I'd like the records transcribed exactly, leaving the images out.
----- EXCERPTED RECORDS
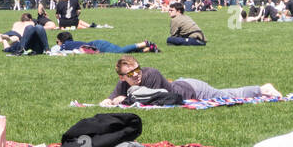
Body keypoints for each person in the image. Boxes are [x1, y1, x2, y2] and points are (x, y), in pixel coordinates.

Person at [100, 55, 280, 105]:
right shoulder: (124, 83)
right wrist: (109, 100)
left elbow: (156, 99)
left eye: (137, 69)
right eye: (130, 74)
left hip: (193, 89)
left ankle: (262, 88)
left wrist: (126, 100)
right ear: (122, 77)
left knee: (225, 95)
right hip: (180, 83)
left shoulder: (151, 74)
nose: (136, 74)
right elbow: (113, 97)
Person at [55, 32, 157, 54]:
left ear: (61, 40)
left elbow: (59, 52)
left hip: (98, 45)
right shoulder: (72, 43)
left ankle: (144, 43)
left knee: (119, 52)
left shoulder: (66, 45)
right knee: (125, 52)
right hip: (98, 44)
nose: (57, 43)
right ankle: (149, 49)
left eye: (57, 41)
----------
SOLUTION FOR THIS PROBLEM>
Body keypoints for each person in the image. Boxes are [x1, y1, x2, y2] and points are (x, y), in pixel coordinates.

Person at [100, 55, 280, 105]:
right shoulder: (124, 83)
right wrist: (109, 100)
left elbow: (156, 99)
left eye: (137, 69)
right eye: (130, 74)
left hip: (193, 89)
left ankle: (262, 88)
left wrist: (126, 100)
right ear: (122, 77)
left knee: (225, 95)
right hip: (180, 83)
left shoulder: (151, 74)
nose: (136, 74)
right elbow: (113, 97)
Person at [55, 32, 157, 54]:
left ear: (61, 40)
left elbow: (59, 52)
left hip: (98, 45)
right shoulder: (72, 43)
left ankle: (144, 43)
left knee: (119, 52)
left shoulder: (66, 45)
right knee: (125, 52)
right hip: (98, 44)
nose: (57, 43)
right ankle: (149, 49)
left eye: (57, 41)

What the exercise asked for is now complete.